First, IMHO, you do NOT need formal culinary schooling to embark on a career as a PC. You DO need to be able to cook what you will be offering your potential clients.
Cooking is the easy part of becoming a PC. In addition to cooking you will need to know and understand:
- Food Safety and Sanitation (ServSafe, NRFSP, or equivalent)
- Basics of bookkeeping
- Basics of business practices and business law
- Business laws and regulations pertaining to your planned area of operation
- Marketing, advertising, and self-promotion
As a practicing PC since 2000, let me offer a note of caution concerning specializing as a PC, be sure you understand exactly how specializing reduces your potential market.
According to some reports, vegan/vegetarians comprise something on the order of 3-5% of the people in the USA. Thus, IF you choose to restrict your potential market to vegan/vegetarians, you are choosing to ignore 95-97% of your potential market.

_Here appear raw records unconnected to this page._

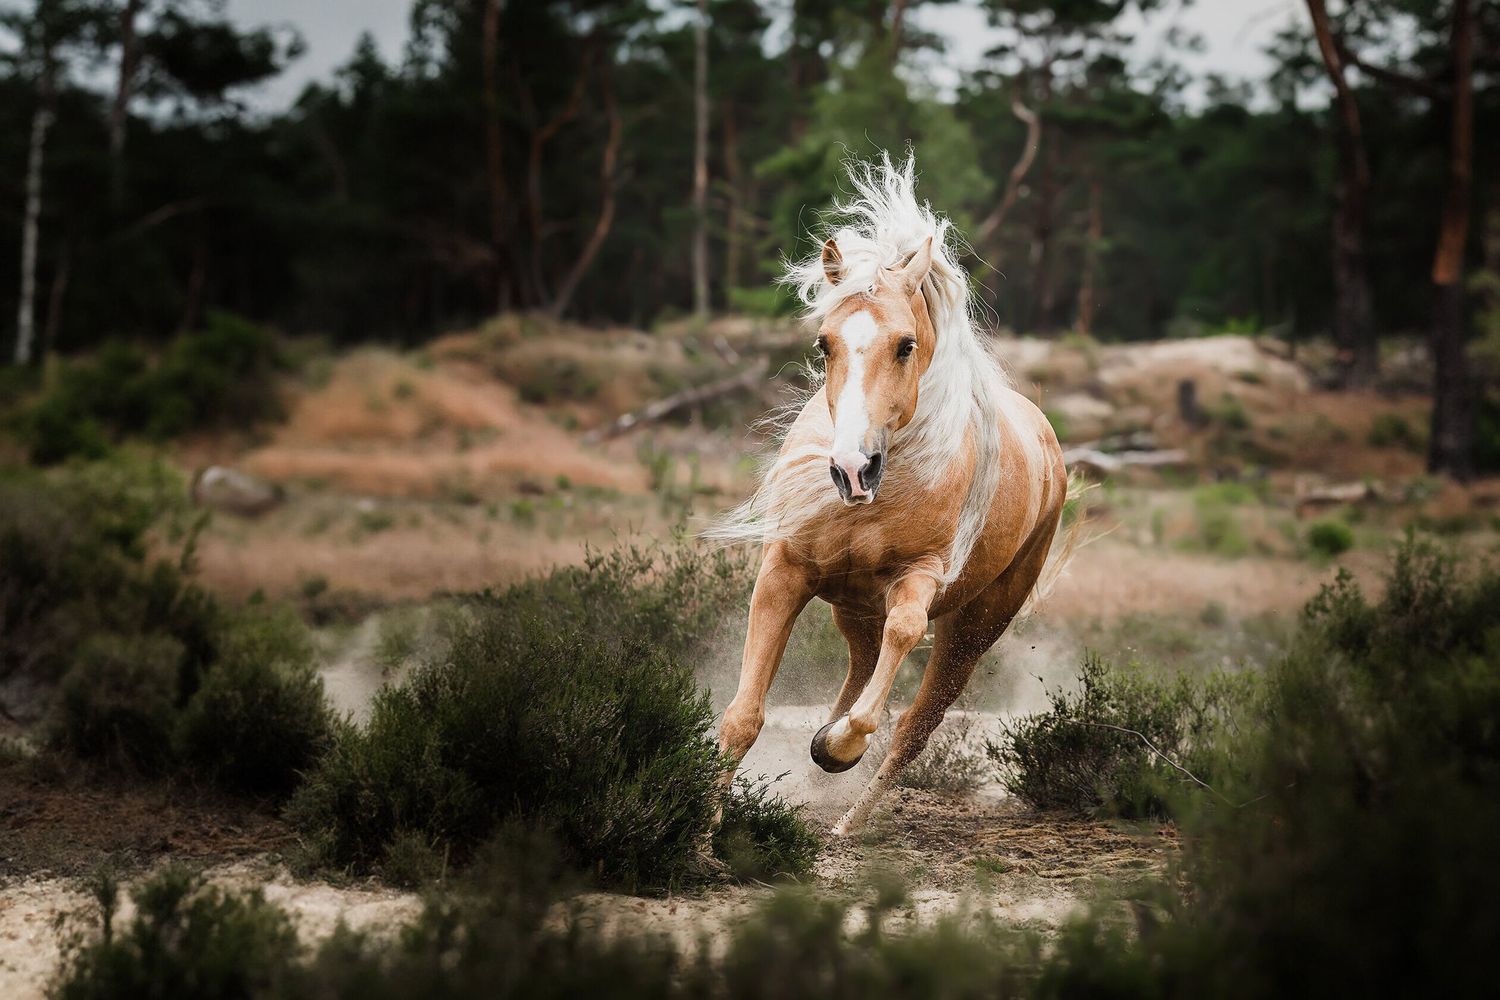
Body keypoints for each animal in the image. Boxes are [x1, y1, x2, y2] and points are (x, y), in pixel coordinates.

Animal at [709, 154, 1071, 836]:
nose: (853, 470)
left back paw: (847, 817)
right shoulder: (784, 571)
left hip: (974, 628)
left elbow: (898, 652)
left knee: (913, 726)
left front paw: (838, 747)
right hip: (851, 606)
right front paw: (702, 824)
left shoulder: (919, 580)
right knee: (860, 667)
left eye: (905, 344)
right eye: (824, 343)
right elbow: (743, 715)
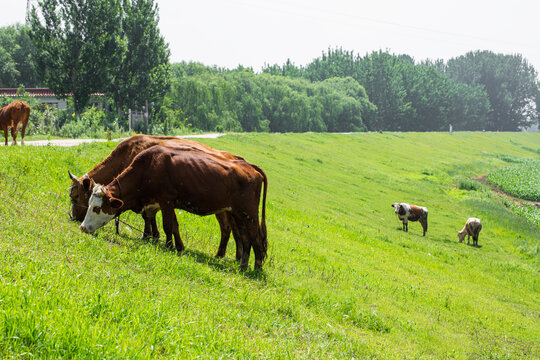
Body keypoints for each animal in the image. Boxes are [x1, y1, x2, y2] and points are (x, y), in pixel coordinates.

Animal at [69, 134, 245, 260]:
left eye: (76, 196)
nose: (74, 218)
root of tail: (234, 157)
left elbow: (152, 218)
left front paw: (150, 237)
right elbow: (153, 217)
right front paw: (152, 237)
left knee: (228, 228)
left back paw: (225, 255)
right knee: (234, 229)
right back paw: (233, 256)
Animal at [81, 145, 268, 272]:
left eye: (96, 208)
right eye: (88, 203)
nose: (82, 227)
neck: (148, 167)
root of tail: (249, 167)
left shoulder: (166, 200)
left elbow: (168, 225)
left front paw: (169, 246)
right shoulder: (163, 203)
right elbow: (174, 226)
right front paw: (179, 246)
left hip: (249, 214)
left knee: (255, 237)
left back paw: (256, 268)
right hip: (238, 214)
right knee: (245, 238)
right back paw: (243, 265)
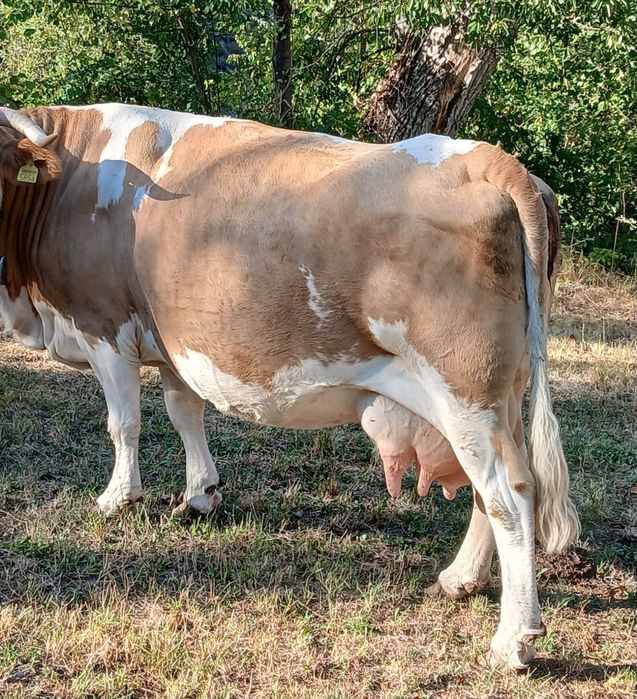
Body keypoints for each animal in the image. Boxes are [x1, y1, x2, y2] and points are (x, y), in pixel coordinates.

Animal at [0, 103, 579, 669]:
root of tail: (490, 159)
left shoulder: (103, 327)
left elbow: (123, 423)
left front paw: (117, 498)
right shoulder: (175, 343)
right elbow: (184, 412)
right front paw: (199, 494)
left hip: (464, 389)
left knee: (511, 491)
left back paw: (513, 641)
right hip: (500, 394)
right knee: (490, 489)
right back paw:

That is NOT a problem as long as you recognize the choice you are making.
In my 10 years of experience, about 20% of any given population has the CASH to afford a PC and about, oh, 25% of those with the CASH have any grasp as to the benefits of a PC and maybe a quarter of those really end up willing to spend the CASH for a PC.
So, for every 100,000 population, 20,000 can afford a PC, of which maybe 5,000 understand what a PC is and does and maybe 1,250 are willing to hire a PC. Not bad, you only need, what, five weekly clients? That is only 0.4% market penetration.
But wait, limit it to vegan/vegetarians and the potential market is now 62-63 per 100,000 and your five clients are now about 8% of the potential market, in other words 20 times as difficult.
Again, cooking is the EASY part, develop your business plan and seriously analyze your potential market before making ANY commitments.
And yes, if you attend a conventional culinary school, you will most certainly be handling animal products and, more than likely, be required to taste them.
That being said, I think there ARE Vegan/vegetarian culinary schools out there.